PROBLEM TO SOLVE: In the thread about burning giant sequoia, how thick are the dead branches that the first poster has access to?

# Burning a Giant Sequoia



## prajna101 (Oct 19, 2009)

I have been lurking and finally have a reason to post.  Does anyone have experience burning sequoia?  I have access to a pretty much unlimited supply of branches that have fall off of some of the trees at my work.  I have been walking past them for about a year now thinking the piles were twigs, but I find that those branches are 5-7 inches in diameter (everything looks small under those trees).  These are dead branches that the arborists cut down and pile up before they fall and kill someone.  So they are bone dry.  Been dead for years hanging in the trees.  I bucked up about 1/2 cord and brought them home and I didnt even put a dent in the pile.  Its too warm to try them out, so I am asking whether I should go get more or leave them for something denser.  

I must admit that hauling armloads of them is sure easy compared with the oak and maple that I am used to.  Its hard to pass up such easy pickings, but I dont want to load up on something that is useless.  

Any thoughts?

Todd


----------



## rdust (Oct 19, 2009)

Comparable to pine I'd figure??  The price is right so I'd try some out...


----------



## Jags (Oct 19, 2009)

All properly seasoned wood burns.  The only difference is how many pounds (BTU) per stick from one species to another.  If its that easy - grab it.  It will make fine shoulder season wood, when you only want a short hot fire for warming things up a bit.

INFORMATION GIVEN:
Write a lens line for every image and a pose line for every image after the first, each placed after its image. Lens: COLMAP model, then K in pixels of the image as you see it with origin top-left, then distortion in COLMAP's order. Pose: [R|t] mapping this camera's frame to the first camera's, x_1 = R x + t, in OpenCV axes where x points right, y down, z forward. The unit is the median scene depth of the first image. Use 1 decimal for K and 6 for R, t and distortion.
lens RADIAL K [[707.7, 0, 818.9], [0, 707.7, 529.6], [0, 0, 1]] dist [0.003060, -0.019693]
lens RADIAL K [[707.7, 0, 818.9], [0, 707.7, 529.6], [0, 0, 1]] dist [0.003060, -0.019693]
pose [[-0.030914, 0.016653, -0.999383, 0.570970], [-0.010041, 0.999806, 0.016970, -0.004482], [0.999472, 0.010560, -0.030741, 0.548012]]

...

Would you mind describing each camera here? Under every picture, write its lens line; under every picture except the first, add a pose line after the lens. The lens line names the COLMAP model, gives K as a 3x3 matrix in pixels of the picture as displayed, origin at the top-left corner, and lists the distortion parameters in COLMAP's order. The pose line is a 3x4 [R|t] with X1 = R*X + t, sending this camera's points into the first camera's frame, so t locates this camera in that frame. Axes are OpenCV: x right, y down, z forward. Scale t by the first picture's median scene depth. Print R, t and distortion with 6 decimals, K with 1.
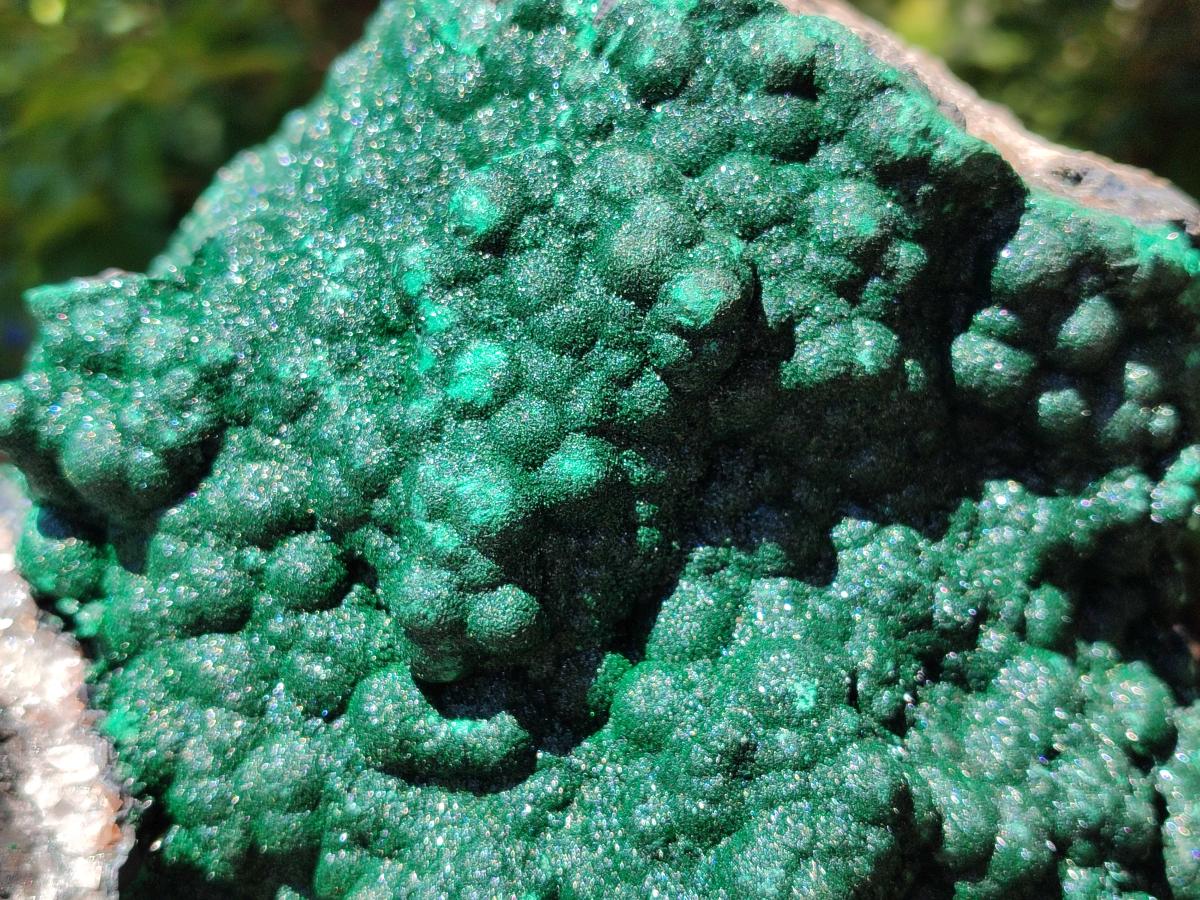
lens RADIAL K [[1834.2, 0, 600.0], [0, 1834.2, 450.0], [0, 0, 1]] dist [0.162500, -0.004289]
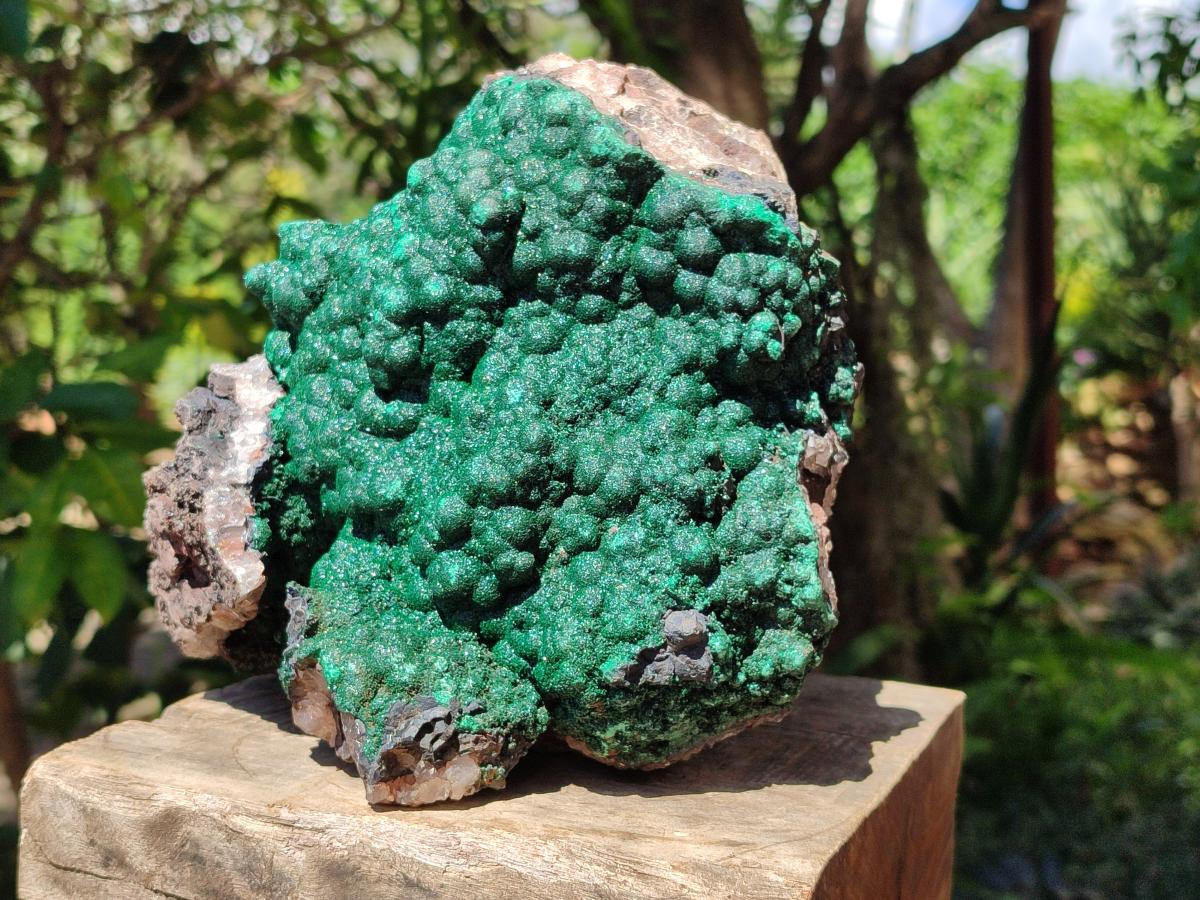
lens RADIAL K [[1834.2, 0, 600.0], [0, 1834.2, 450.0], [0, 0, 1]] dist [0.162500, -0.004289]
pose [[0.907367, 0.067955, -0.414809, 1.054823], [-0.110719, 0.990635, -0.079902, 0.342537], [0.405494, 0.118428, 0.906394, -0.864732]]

PROBLEM SOLUTION: They are 5-7 inches in diameter.